American baseball player (1890–1972)

Raymond Ellis "Red" McKee (July 20, 1890 – August 5, 1972) was an American baseball catcher. He played professional baseball for 21 years from 1908 to 1928, including four seasons in Major League Baseball with the Detroit Tigers from 1913 to 1916. He appeared in 189 major league games and compiled a .254 batting average.

==Early years==
McKee was born in Shawnee, Perry County, Ohio, in 1890.

==Professional baseball==
McKee was drafted by the New York Highlanders from Indianapolis of the American Association. Two days later, the Highlanders traded McKee to the Tigers for Claud Derrick. From 1913 to 1916, McKee played in 189 games for the Detroit Tigers, 150 as a catcher and the rest as a pinch hitter. He had a career batting average of .254 and an on-base percentage of .339. In 1913, McKee had 237 putouts, 84 assists, and 5 double plays in only 62 games as a catcher.

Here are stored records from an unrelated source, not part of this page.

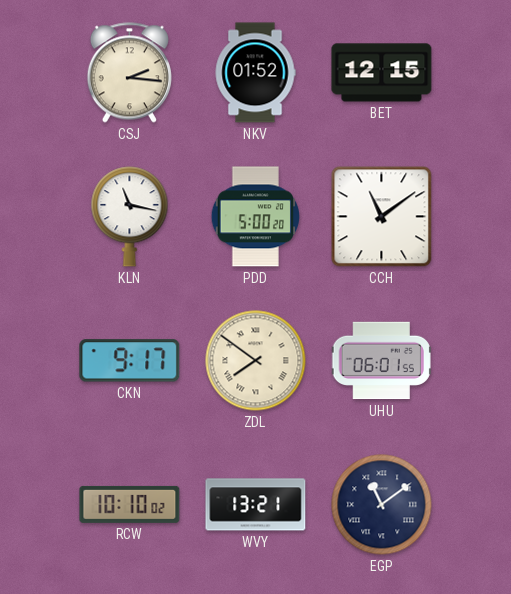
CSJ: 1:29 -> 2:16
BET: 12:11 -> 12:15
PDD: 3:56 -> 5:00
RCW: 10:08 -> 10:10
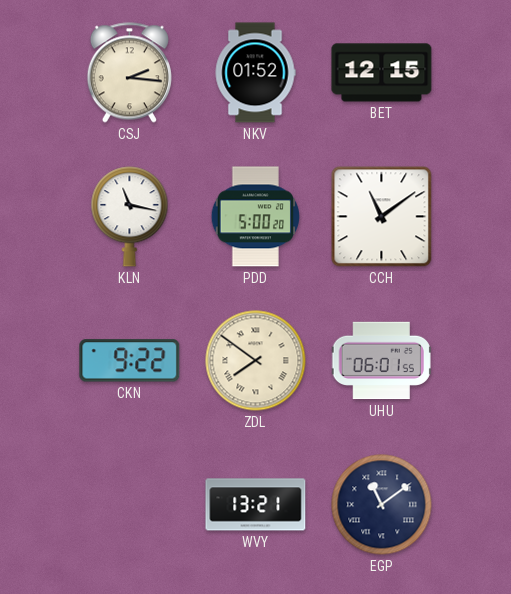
CKN: 9:17 -> 9:22
RCW: 10:10 -> none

He signed his first professional baseball contract in early 1908 with Saginaw of the Southern Michigan League. He was a coal miner at the time he signed with Saginaw. Before the season started, he left Saginaw and played as a catcher for Grayling. He then moved on to Cheboygan where he also worked in a paper mill. After a month in Cheboygan, he played for a club in Sault Ste. Marie, Ontario. He also played during the 1908 season for clubs in Sault Ste. Marie, Michigan, and Negaunee, Michigan. He later played in the minor leagues for the Indianapolis Indians (1910-1912), Springfield Reapers (1911-1912), San Francisco Seals (1917-1919), Saginaw Aces (1920-1921), San Antonio Bears (1922), Syracuse Stars (1923-1925), Baltimore Orioles (1925-1926), and Memphis Chickasaws (1927-1928). He also managed the Saginaw Aces of the Michigan-Ontario League in 1920 and 1921.

==Later years==
McKee died in Saginaw, Michigan at age 82.